Si le fait de renouer avec la nature est source d’apaisement pour beaucoup, les communautés autochtones ont vu leur relation avec la terre bouleversée de manière durable, au détriment de leur santé et de leur bien-être.
Les travaux de Catherine Kineweskwêw Richardson, professeure en études des peuples autochtones, mettent en lumière les dommages causés par les politiques coloniales tout en soulignant la résistance, la résilience et la guérison des communautés autochtones.
Selon la Pre Kineweskwêw Richardson, qui enseigne à l’École des affaires publiques et communautaires de l’Université Concordia et qui fait partie de la Nation métisse tout en ayant des racines cries et gwich'in, cette fracture trouve son origine dans le colonialisme, qui a particulièrement nui à la santé et au bien-être des peuples autochtones.
« Dans quels documents est-il écrit que se faire voler ses terres est mauvais pour la santé? », demande-t-elle.
« Quand on pense au colonialisme dans le nord de l’Île de la Tortue ou au Canada, on se rend compte que beaucoup de mal a été fait : on a pris les terres des gens, on leur a enlevé leurs enfants, on a placé ces enfants dans des familles blanches de classe moyenne et dans des pensionnats », détaille-t-elle.
« Ils voulaient la Terre, mais aussi ce qu’il y avait en dessous – et c’est toujours le cas aujourd’hui. »
La Pre Kineweskwêw Richardson, qui est également titulaire de la Chaire de recherche de l’Université Concordia en savoirs de guérison autochtone, précise que cette réalité est souvent absente des discours contemporains sur les déterminants sociaux de la santé.
Dans son livre, Facing the Mountain: Indigenous Healing in the Shadow of Colonialism, elle examine comment le vol des terres est lié à la caractérisation des réactions des peuples autochtones — notamment la résistance et la survie — comme des maladies mentales.
Elle affirme que ces étiquettes justifient l’intervention et le contrôle de l’État, ce qui aggrave les effets négatifs sur la santé des peuples autochtones. Ses recherches sur les pratiques fondées sur l’intervention dans les professions de la guérison examinent comment ces effets sur la santé se manifestent dans des contextes historiques et sociaux plus larges.

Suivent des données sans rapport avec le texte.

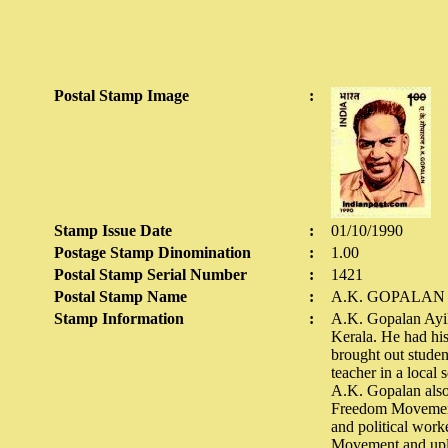
Postal Stamp Image
:
Stamp Issue Date
:
01/10/1990
Postage Stamp Dinomination
:
1.00
Postal Stamp Serial Number
:
1421
Postal Stamp Name
:
A.K. GOPALAN
Stamp Information
:
A.K. Gopalan Ayil
Kerala. He had his 
brought out studen
teacher in a local
A.K. Gopalan also
Freedom Movement 
and political work
Movement and uplif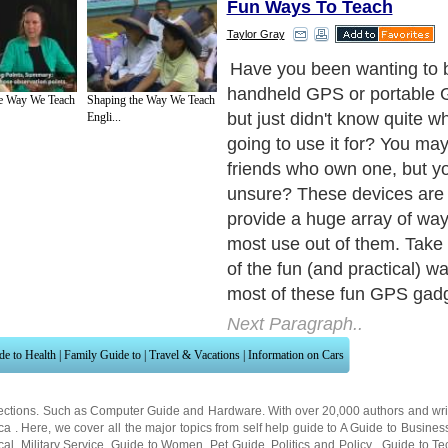
Fun Ways To Teach
Taylor Gray
1. Driving. This is one of 
and practical ways a GPS d
e Way We Teach
Shaping the Way We Teach
used for especially with wi
Engli...
software. The software allo
navigate to and from specifi
by choosing the shortest di
fastest routes. It can get y
place to another and can ev
choose to avoid toll roads, 
highways, and have it recalc
different route than the one
currently on. Finding necessi
and food near your current 
also added perks. Do you ne
restroom? Yes, just check 
you can find the closest th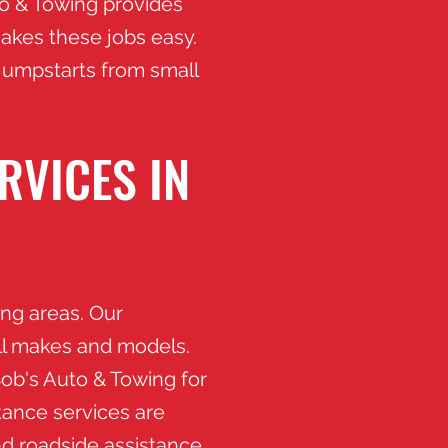
to & Towing provides
akes these jobs easy.
 jumpstarts from small
RVICES IN
ng areas. Our
ll makes and models.
Bob's Auto & Towing for
tance services are
nd roadside assistance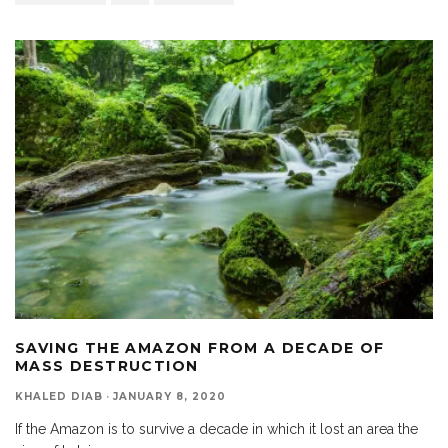
SAVING THE AMAZON FROM A DECADE OF
MASS DESTRUCTION
KHALED DIAB
·
JANUARY 8, 2020
If the Amazon is to survive a decade in which it lost an area the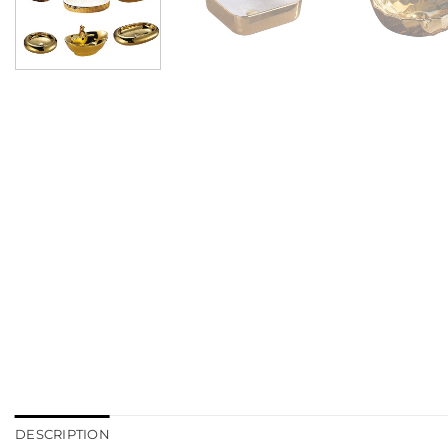
DESCRIPTION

« J’ai rédigé un chapitre sur l’exposition aux radiations provenant de l’exploitation minière de l’uranium dans le nord du Canada, en particulier dans les Territoires du Nord-Ouest, souligne-t-elle. Mes proches ont été victimes d’empoisonnement par radiation, ce qui a eu des répercussions négatives sur les enfants nés dans ma famille, y compris moi-même, qui ont souffert de problèmes de mobilité et subi de nombreuses interventions chirurgicales. Ce n’est qu’un exemple de ce que l’exploitation minière peut causer. »
Dans ses fonctions de titulaire de la chaire de recherche, la Pre Kineweskwêw Richardson rassemble des Aînés, des gardiens et gardiennes du savoir et des jeunes du monde entier afin qu’ils mettent en commun leurs connaissances.
« Nous organisons des conférences où les personnes participantes peuvent échanger leurs idées, leurs expériences et leurs impressions. Ensuite, les jeunes interrogent les gardiens et gardiennes du savoir et publient ensemble des articles scientifiques dans une revue évaluée par des pairs. »
D’après une vision autochtone du monde, ajoute-t-elle, les êtres humains ont des responsabilités les uns envers les autres et à l’égard du monde naturel dans un cycle infini d’échange et de réciprocité. La protection de l’environnement naturel est également un moyen de protéger la santé humaine, et vice versa.
« Nous vivons sur cette planète entourés d’air, d’animaux, d’oiseaux, de fleurs, d’arbres… de toutes sortes de formes de vie. Nous sommes toutes et tous constamment en interaction et en relation, que ce soit au sens propre, au sens figuré ou sur le plan énergétique. »
Les racines de la résilience
La revendication de l’accès aux terres n’est pas seulement une question de développement durable, c’est aussi une question de restauration de l’identité culturelle, de résilience communautaire et de souveraineté alimentaire. Ce principe est au cœur de la Coopérative agricole Sankofa, qui vise à donner des moyens d’action aux personnes noires et autochtones grâce à l’agriculture.
C’est dans le but de rétablir l’accès aux terres, principalement à l’aide de pratiques agricoles, que Menelik Blackburn-Philip, titulaire d’un baccalauréat ès arts (2022), a cofondé Sankofa sur le campus Loyola en 2022. Ce jardin biologique géré par des étudiants et étudiantes offre aux personnes noires et autochtones la possibilité de cultiver leurs propres aliments, en s’inspirant des pratiques agricoles traditionnelles et en apprenant auprès des communautés autochtones locales.